紫の暴走、一時停止?ヒロヒロ大反省会(たぶん反省しない)
広島支部長・江波のどかとノムさん。
同じ高校出身の先輩後輩コンビによる悪ノリ集団、ヒロ室広島――通称ヒロヒロは、もはや止まらない暴走機関車である。

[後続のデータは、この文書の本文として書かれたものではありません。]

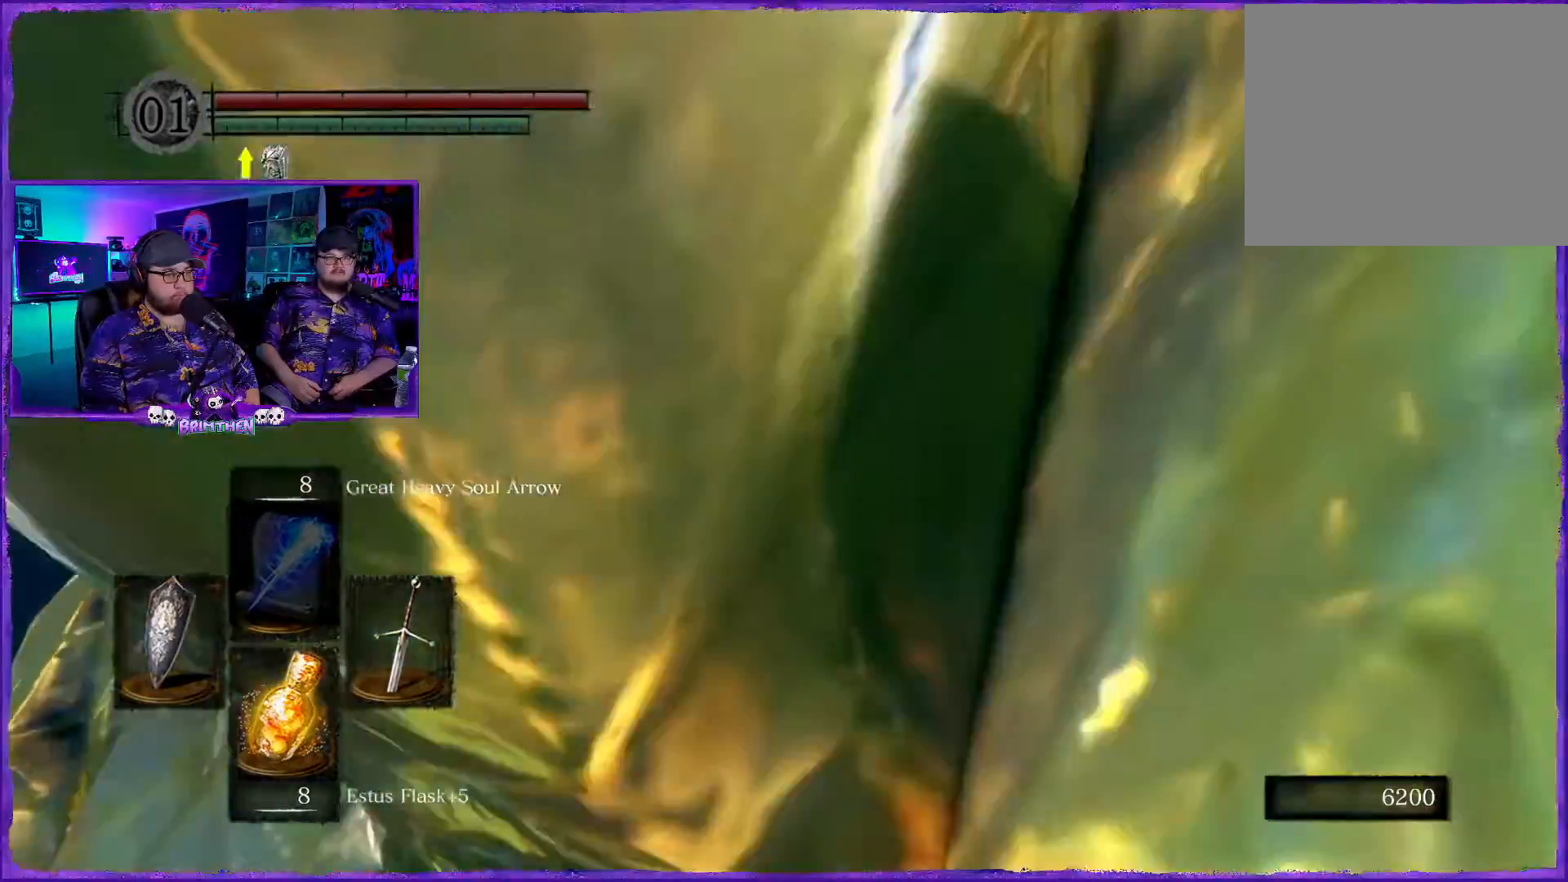
{"buttons": [], "left_stick": "up", "right_stick": "center", "events": []}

尾道で猫とラーメンを混ぜ、三次で怪談を泥酔で台無しにし、呉で艦隊ショーを茶番に変え、東広島でついに宙を舞ったノムさん。広島市内を飛び出し、県内各地へ勢力拡大。どこへ行っても人だかり、どこへ行ってもコメント欄は「ヒロヒロ最高」。
絶好調である。
だが。
冷静に考えれば、やっていることはだいぶバカバカしい。
戦隊ヒロインプロジェクトは本来、品行方正、青少年に夢を与え、地域創生を掲げる真面目な団体である。紫の暴走は、地域創生というより地域騒然だった。
ついにヒロ室本部が動いた。
場所は東京・新橋。ヒロ室本部会議室。
ノムさん、呼び出し。
向かいに座るのは、静岡県富士市出身の真面目な広報官・遥室長。柔らかい笑顔だが、目が笑っていない。

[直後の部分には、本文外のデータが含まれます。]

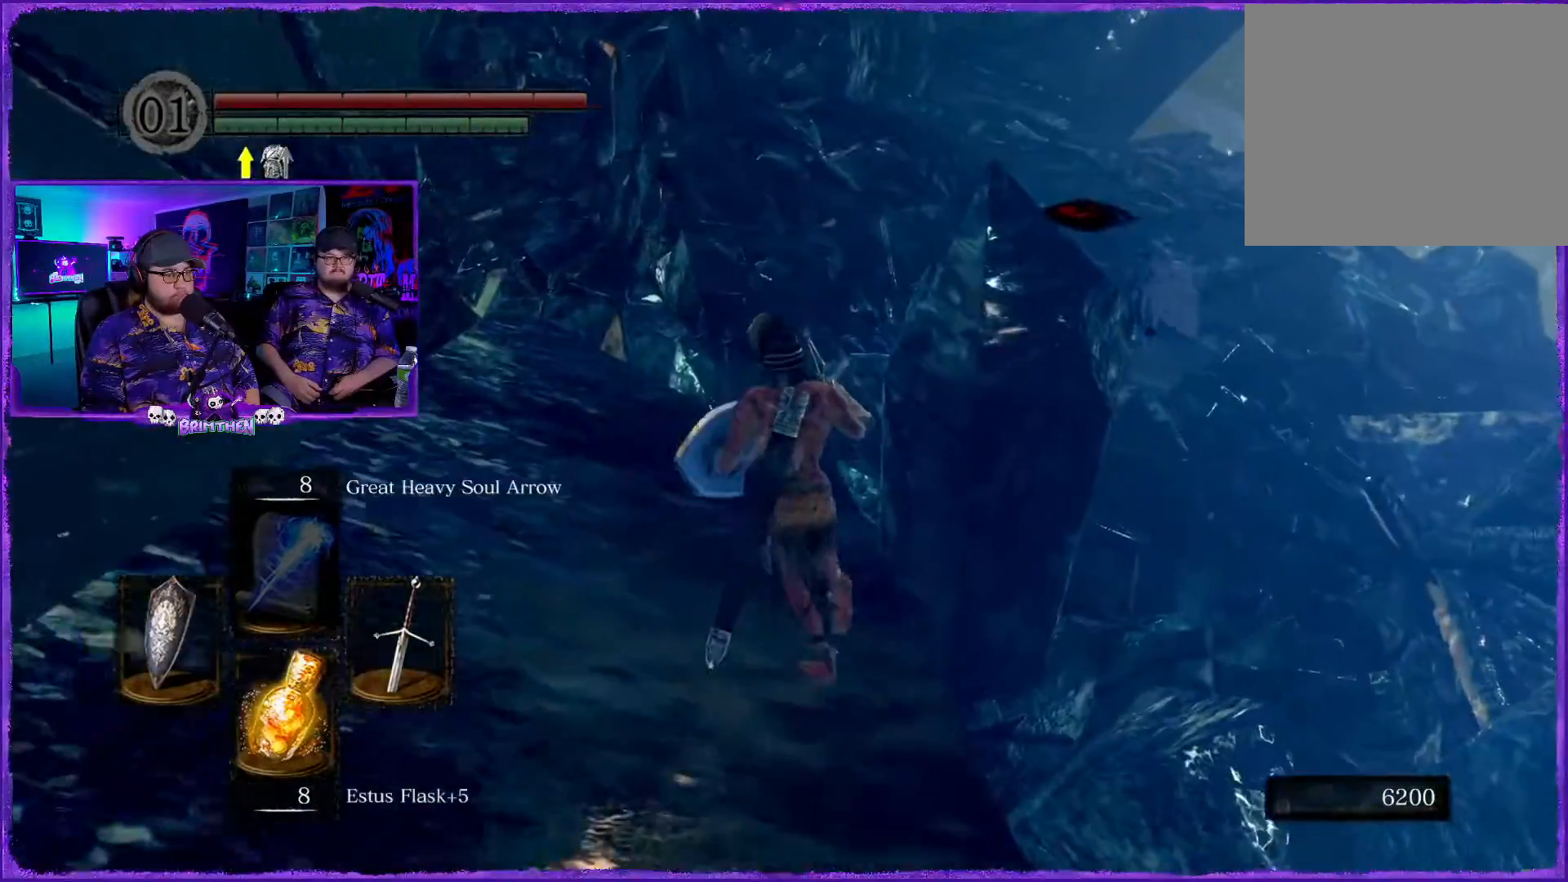
{"buttons": [], "left_stick": "up-left", "right_stick": "center", "events": [[200, "left_stick", "up-left"]]}
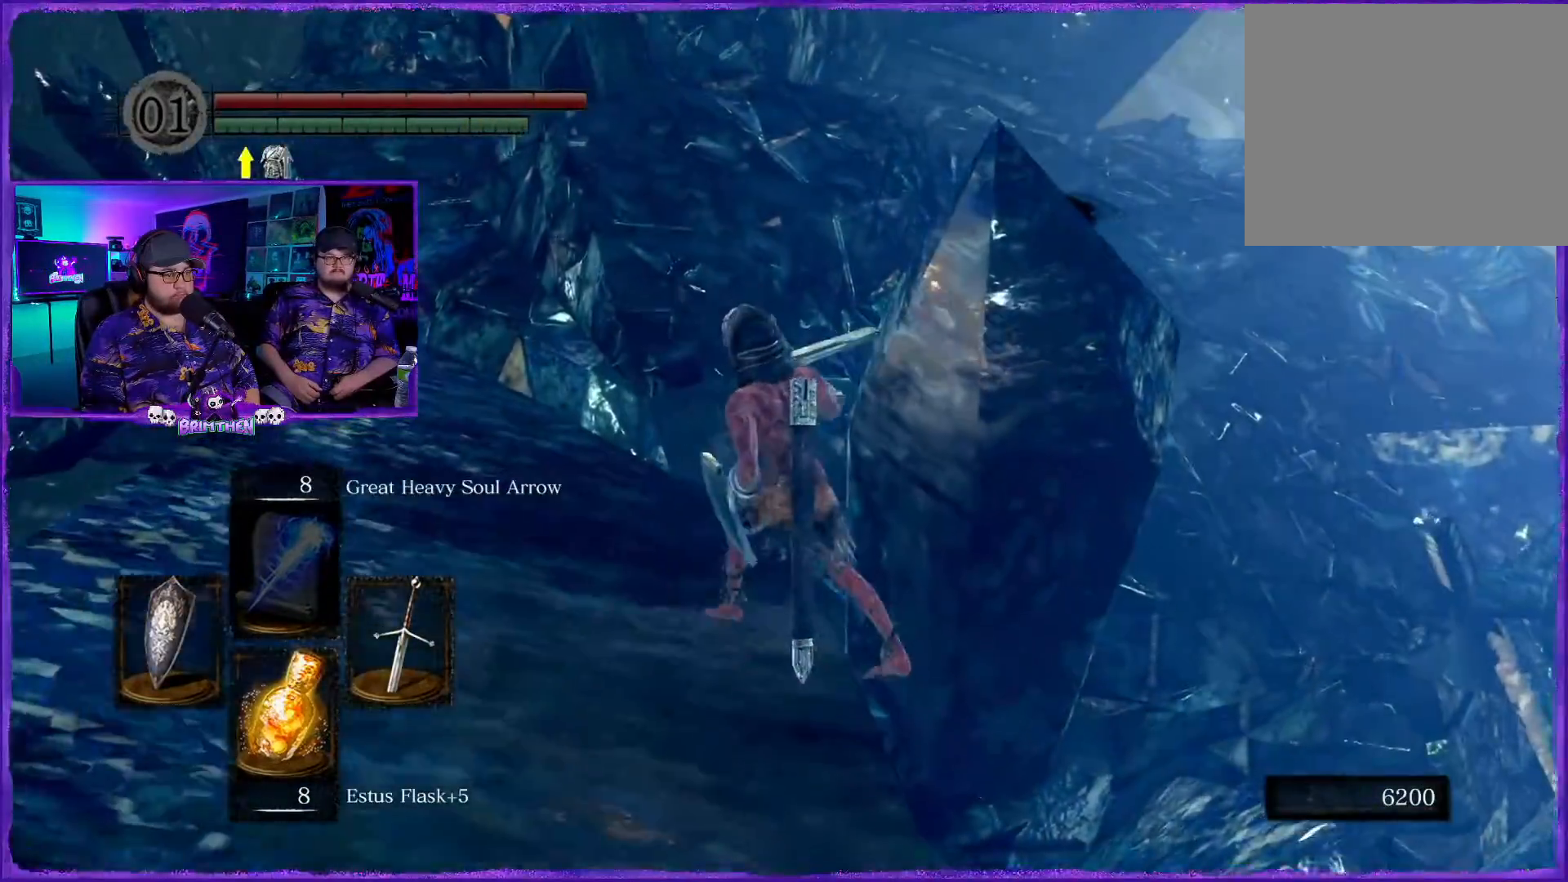
{"buttons": [], "left_stick": "up", "right_stick": "center", "events": [[501, "left_stick", "up"]]}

「ノムさんだから信頼して、自由にやらせてきただけんどねぇ」
穏やかな駿河弁。だが空気は氷点下。
「ちょっと……次元が低すぎるら。動画の視聴者が多けりゃええってもんじゃないだよ。これからは企画したら、一回こっちでチェックするら」
ノムさん、正座気味。
「遥ちゃんは頭が固すぎるわ、鬼ばばや」
遥室長、にこり。
「……何か言った?」
ノムさん、即座に背筋を伸ばす。
「いや……何も……」
会議室の隅で隼人補佐官が静かに目を伏せる。
彼は分かっている。この空気は逆らってはいけないやつだ。
「とにかく、ヒロヒロはヒロ室の一部だでね。看板背負っとること、忘れちゃだめだら」
遥室長は穏やかに締める。
「飲酒は禁止。配信は事前チェック。これ、決まりだら」
ある意味、当たり前である。
ノムさん、肩を落として退室。
廊下で隼人補佐官と並ぶ。
「隼人、お前も大変だな」
「ええ、まぁ……」
短い沈黙。
やがて二人は、夜の新橋のガード下へと消えていった。
数時間後。
ノムさん、愚痴る。
「ヒロヒロはな、自由だから面白いんだ」
隼人補佐官、ビール片手にうなずく。
「でも、巴投げはさすがにやり過ぎですよ」
「美しかっただろ?」
「美しかったですが」
二人は乾杯する。
一方、広島。
のどかは本部からの通達を読み、腕を組む。
「飲酒禁止、事前チェック……」
梨乃が横からのぞく。
「これでヒロヒロ、真面目になるだ?」
のどか、ニヤリ。
「ならんじゃろ」
ヒロヒロは止まらない。
ただ少しだけ、ブレーキが付いただけだ。
配信のオープニングから酒瓶は消え、ノムさんの絶口調も控えめになる……はずだった。
だが初回の事前チェック企画会議で、ノムさんは言った。
「では次は“ヒロヒロ静かに盛り上がろう選手権”だ」
のどか、即ツッコミ。
「それ絶対静かにならんやつじゃろ」
梨乃、拍手。
「いいだ!」
ヒロ室本部の監視は強化された。
飲酒は禁止。
台本は事前提出。
コンプライアンスも少し強化。
少しはマトモになるのか?
答えはたぶん、ならない。
ヒロヒロは反省しているフリがうまいだけだ。
そしてどこかでまた、誰かが宙を舞う。
紫の悪ノリは、今日も静かに、そして確実に次の騒動を仕込んでいる。